Human keypoint data »
····················

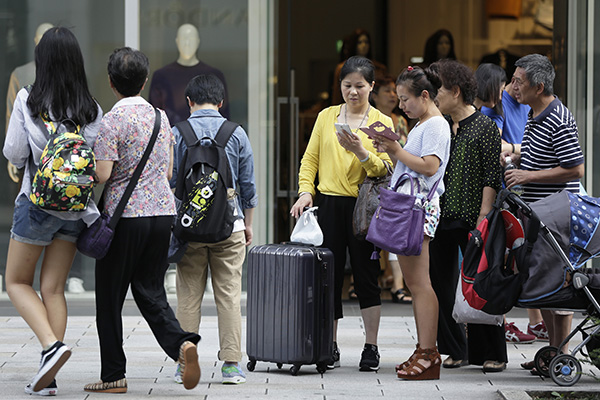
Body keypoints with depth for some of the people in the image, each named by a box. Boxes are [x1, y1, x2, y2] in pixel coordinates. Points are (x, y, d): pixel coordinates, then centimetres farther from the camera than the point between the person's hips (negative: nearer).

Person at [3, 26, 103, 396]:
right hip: (76, 208, 3)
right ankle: (49, 377, 2)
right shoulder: (92, 110, -2)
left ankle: (52, 345, -13)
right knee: (53, 288, 8)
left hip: (37, 201, -3)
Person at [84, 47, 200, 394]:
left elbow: (103, 174, -15)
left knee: (110, 296, 6)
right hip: (163, 210, 6)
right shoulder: (160, 116, 9)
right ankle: (182, 342, -15)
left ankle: (114, 375, 8)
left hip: (125, 213, -6)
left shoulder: (113, 120, -11)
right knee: (150, 291, 11)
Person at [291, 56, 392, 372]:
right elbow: (310, 159, 10)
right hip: (329, 204, 2)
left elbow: (385, 169, -5)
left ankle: (371, 349, 8)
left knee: (366, 275, 0)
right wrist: (305, 191, -3)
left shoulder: (381, 122, 4)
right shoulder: (326, 117, 11)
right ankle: (329, 348, 9)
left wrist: (361, 152, -20)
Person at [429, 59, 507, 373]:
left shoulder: (485, 127, -5)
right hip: (440, 218, 6)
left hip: (470, 218, -6)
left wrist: (483, 218, -15)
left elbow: (492, 177, -9)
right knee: (439, 284, 5)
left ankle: (491, 354, 8)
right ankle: (454, 349, 16)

····················

What you are asked to do »
Could you reproduce the whole listing with every "Person at" swapped for "Subject at" and nothing else changed, leaving the pictures out?

Answer »
Body keypoints with depth for some of the people in the image, each named by a box. Boxes are [x1, y1, x2, y2] in pixel coordinates. Points are (x, y, d): pixel coordinates, then centimetres farther from the camera than the point between the person's hips (negative: nearer).

Subject at [3, 26, 103, 396]:
right hip: (76, 208, 3)
right ankle: (49, 377, 2)
right shoulder: (92, 110, -2)
left ankle: (52, 345, -13)
right knee: (53, 288, 8)
left hip: (37, 201, -3)
Subject at [84, 47, 200, 394]:
left elbow: (103, 174, -15)
left knee: (110, 296, 6)
right hip: (163, 210, 6)
right shoulder: (160, 116, 9)
right ankle: (182, 342, -15)
left ankle: (114, 375, 8)
left hip: (125, 213, -6)
left shoulder: (113, 120, -11)
right knee: (150, 291, 11)
Subject at [291, 56, 392, 372]:
right elbow: (310, 159, 10)
right hip: (329, 204, 2)
left elbow: (385, 169, -5)
left ankle: (371, 349, 8)
left knee: (366, 275, 0)
right wrist: (305, 191, -3)
left shoulder: (381, 122, 4)
right shoulder: (326, 117, 11)
right ankle: (329, 348, 9)
left wrist: (361, 152, -20)
Subject at [429, 59, 507, 373]:
left shoulder: (485, 127, -5)
right hip: (440, 218, 6)
left hip: (470, 218, -6)
left wrist: (483, 218, -15)
left elbow: (492, 177, -9)
right knee: (439, 284, 5)
left ankle: (491, 354, 8)
right ankle: (454, 349, 16)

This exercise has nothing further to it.